- Other names: Bisferious pulse, biphasic pulse
- Specialty: Cardiology

= Pulsus bisferiens =

Pulsus bisferiens, also known as biphasic pulse, is an aortic waveform with two peaks per cardiac cycle, a small one followed by a strong and broad one. It is a sign of problems with the aorta, including aortic stenosis and aortic regurgitation, as well as hypertrophic cardiomyopathy causing subaortic stenosis.

== Pathogenesis ==
In hypertrophic cardiomyopathy, there is narrowing of the left ventricular outflow tract (LVOT) due to hypertrophy of the interventricular septum. During systole, the narrowing of the LVOT creates a more negative pressure due to the Venturi effect and sucks in the anterior mitral valve leaflet. This creates a transient occlusion of the LVOT, causing a midsystolic dip in the aortic waveform. Towards the end of systole, the ventricle is able to overcome the obstruction to cause the second rise in the aortic waveform.
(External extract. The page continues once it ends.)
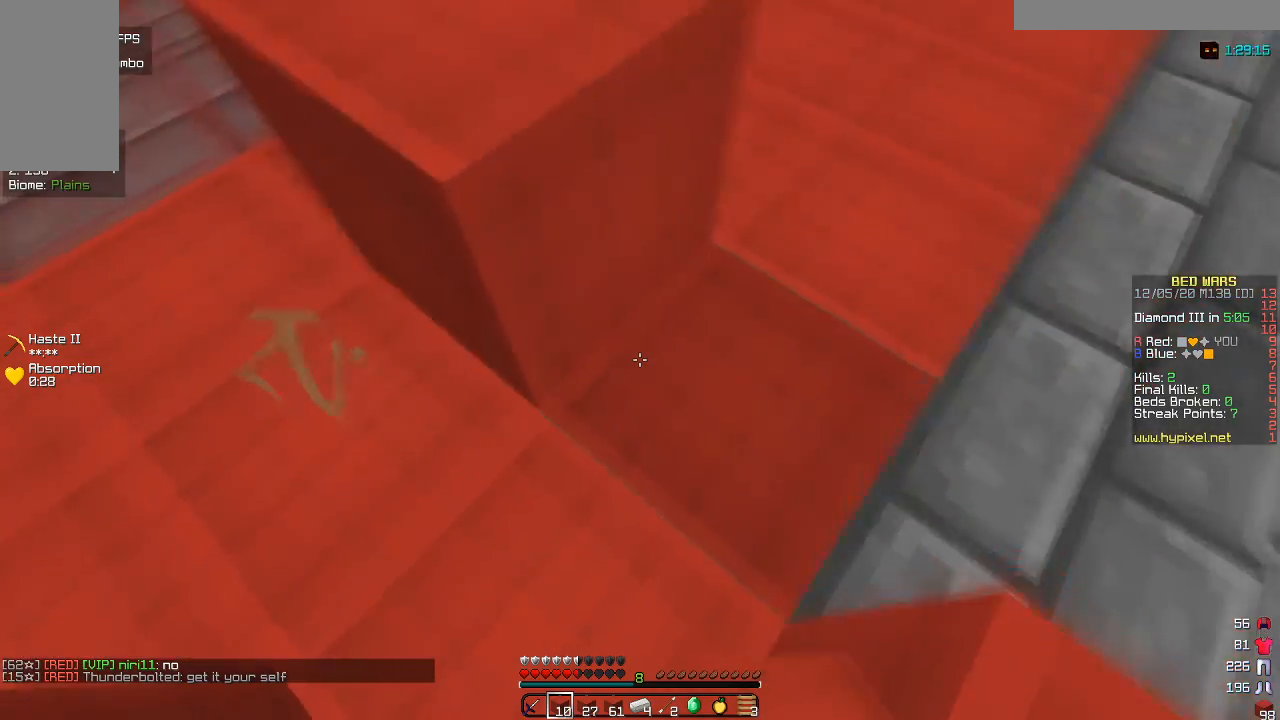
{"keys": ["w"], "mouse": [], "events": [[33, "mouse_right", "up"], [83, "w", "down"], [200, "d", "up"]]}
In severe aortic regurgitation, additional blood reenters the left ventricle during diastole. This added volume of blood must be pumped out during ventricular systole. The rapid flow of blood during systole is thought to draw the walls of the aorta together due to the Venturi effect, temporarily decreasing blood flow during midsystole.

A recent paper theorized that an alternative explanation for pulsus bisferiens may be due to a forward moving suction wave occurring during mid-systole.